→ **WHAT YOU ARE ASKED TO DO**: Work through the records that follow and return each line containing the word "HTML".

(Collected data)

Segment Open

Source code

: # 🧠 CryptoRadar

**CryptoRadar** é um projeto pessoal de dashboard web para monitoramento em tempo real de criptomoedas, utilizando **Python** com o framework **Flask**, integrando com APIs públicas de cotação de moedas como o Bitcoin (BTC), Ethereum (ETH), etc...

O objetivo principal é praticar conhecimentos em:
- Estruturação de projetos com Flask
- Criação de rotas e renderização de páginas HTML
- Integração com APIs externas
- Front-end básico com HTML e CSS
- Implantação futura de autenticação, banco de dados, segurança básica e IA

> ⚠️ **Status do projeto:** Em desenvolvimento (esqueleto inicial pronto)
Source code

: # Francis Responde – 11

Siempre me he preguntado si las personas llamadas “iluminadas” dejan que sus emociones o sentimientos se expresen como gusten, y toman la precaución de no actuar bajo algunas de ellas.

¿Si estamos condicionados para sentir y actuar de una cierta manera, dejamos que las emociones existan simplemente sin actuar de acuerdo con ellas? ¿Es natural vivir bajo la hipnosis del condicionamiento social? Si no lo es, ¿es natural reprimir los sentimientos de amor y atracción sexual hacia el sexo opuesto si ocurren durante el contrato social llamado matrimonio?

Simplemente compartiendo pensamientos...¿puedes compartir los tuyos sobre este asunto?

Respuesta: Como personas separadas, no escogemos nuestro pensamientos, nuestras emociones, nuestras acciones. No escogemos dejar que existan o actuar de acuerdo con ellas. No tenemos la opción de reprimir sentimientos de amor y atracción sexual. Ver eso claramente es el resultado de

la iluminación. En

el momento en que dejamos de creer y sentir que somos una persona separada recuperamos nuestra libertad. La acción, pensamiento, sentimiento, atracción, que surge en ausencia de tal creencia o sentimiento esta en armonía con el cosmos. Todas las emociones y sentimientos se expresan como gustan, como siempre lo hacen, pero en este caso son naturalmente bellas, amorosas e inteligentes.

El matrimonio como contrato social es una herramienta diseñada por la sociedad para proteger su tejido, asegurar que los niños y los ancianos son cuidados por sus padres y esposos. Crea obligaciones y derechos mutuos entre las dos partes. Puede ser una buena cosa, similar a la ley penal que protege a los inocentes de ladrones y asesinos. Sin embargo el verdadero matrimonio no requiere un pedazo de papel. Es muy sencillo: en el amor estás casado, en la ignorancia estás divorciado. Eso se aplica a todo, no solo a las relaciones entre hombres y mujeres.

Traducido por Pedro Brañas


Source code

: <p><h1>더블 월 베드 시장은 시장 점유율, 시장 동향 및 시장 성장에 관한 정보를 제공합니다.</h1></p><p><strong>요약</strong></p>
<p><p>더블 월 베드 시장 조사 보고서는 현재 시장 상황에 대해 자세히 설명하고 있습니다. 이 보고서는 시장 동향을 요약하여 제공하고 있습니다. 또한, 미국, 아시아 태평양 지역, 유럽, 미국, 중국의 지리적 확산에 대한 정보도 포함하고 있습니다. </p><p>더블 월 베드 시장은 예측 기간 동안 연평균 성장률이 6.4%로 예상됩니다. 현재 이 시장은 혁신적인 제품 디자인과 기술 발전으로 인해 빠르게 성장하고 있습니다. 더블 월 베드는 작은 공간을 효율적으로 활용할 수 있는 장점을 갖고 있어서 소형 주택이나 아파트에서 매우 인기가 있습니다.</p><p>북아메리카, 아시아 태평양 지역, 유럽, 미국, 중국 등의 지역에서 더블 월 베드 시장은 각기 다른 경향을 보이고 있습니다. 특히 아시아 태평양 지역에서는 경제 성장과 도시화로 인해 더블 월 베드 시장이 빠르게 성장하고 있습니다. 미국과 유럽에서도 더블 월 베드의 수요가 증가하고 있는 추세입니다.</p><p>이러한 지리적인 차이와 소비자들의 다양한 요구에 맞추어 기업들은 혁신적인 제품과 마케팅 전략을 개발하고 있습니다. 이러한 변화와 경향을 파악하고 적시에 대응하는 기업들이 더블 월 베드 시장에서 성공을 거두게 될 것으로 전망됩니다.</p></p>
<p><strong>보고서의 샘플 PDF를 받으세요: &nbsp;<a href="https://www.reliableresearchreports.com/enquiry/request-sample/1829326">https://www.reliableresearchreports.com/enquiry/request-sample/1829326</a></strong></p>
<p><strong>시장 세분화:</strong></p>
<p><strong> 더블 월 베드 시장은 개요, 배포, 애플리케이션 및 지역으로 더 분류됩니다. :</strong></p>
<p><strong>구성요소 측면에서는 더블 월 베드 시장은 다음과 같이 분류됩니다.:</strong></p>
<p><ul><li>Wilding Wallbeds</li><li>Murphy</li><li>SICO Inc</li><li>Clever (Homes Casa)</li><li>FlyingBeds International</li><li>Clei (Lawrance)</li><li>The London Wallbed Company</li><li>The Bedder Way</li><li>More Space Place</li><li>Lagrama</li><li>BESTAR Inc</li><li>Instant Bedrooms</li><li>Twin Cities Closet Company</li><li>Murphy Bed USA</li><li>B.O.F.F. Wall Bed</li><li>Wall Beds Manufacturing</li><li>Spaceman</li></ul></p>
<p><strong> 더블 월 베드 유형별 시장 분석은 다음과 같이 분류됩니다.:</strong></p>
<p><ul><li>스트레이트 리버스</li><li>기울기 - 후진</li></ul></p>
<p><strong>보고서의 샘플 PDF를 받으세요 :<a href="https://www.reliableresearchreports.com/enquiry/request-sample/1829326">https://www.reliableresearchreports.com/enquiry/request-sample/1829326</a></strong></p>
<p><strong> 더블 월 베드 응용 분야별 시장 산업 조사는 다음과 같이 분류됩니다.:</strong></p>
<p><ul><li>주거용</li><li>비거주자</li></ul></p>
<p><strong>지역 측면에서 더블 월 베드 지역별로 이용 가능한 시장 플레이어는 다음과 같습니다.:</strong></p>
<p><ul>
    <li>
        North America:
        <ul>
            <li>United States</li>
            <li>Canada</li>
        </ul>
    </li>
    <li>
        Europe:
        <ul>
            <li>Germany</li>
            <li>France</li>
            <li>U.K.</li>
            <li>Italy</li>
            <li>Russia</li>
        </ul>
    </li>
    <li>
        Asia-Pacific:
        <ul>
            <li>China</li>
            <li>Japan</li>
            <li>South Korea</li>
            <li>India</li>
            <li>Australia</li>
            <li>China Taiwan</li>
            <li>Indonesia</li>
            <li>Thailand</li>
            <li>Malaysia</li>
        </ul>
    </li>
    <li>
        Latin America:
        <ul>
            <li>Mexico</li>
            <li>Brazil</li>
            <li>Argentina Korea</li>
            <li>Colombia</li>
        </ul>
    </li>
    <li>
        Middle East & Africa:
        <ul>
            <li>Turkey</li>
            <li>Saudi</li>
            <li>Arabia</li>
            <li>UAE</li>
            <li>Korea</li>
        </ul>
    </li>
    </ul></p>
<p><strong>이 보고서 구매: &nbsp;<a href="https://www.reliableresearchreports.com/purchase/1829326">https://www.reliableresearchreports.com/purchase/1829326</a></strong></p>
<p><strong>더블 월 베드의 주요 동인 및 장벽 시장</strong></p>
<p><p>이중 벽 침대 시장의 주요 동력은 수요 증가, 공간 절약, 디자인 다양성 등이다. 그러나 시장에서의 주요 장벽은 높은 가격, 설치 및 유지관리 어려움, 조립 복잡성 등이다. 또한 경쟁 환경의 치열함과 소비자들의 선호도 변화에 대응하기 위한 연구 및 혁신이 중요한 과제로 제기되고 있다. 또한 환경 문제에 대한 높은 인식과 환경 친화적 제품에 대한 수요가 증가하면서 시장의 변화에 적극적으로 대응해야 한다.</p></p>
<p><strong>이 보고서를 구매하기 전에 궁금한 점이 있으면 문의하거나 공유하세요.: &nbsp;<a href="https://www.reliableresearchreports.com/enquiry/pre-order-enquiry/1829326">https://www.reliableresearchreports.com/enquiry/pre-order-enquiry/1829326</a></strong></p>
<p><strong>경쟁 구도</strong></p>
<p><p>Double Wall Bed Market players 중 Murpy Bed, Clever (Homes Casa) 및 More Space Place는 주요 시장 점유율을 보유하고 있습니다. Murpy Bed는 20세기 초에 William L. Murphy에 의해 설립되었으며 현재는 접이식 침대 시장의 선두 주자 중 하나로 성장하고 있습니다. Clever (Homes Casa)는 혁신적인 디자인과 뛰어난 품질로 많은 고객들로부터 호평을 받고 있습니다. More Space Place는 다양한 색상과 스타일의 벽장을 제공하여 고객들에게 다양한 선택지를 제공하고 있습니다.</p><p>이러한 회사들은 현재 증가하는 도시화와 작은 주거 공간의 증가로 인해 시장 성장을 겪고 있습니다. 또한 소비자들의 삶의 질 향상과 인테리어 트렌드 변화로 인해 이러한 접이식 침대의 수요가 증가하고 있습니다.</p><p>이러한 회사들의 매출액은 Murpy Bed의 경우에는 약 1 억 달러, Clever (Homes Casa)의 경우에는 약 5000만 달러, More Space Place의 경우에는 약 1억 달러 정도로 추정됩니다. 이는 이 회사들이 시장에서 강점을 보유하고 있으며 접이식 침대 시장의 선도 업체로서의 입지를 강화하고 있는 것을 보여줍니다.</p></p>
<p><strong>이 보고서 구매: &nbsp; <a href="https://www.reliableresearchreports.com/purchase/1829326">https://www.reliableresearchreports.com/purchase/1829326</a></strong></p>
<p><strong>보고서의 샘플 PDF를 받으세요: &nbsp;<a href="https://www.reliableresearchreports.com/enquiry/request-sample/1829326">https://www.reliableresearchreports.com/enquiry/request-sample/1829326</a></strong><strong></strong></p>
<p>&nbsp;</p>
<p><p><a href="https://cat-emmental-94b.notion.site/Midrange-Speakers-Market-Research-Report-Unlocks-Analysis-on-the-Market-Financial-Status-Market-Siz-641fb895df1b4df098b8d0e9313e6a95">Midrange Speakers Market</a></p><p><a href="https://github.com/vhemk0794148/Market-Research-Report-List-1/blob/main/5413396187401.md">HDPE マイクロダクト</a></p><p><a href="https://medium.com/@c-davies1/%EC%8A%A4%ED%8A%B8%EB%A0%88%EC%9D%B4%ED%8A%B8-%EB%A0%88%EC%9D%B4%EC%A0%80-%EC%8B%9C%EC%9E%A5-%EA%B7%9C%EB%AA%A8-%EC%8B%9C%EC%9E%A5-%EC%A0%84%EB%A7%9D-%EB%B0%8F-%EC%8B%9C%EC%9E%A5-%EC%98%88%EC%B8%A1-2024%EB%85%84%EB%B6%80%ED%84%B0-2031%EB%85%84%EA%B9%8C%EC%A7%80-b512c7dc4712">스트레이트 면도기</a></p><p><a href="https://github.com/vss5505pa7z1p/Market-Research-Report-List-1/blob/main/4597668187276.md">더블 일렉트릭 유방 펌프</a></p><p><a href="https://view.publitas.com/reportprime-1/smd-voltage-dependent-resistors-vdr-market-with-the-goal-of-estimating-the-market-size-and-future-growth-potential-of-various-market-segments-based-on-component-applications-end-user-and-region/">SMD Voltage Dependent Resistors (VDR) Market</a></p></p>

Segment Closed

→ **ANSWER BOX**:
- Criação de rotas e renderização de páginas HTML
- Front-end básico com HTML e CSS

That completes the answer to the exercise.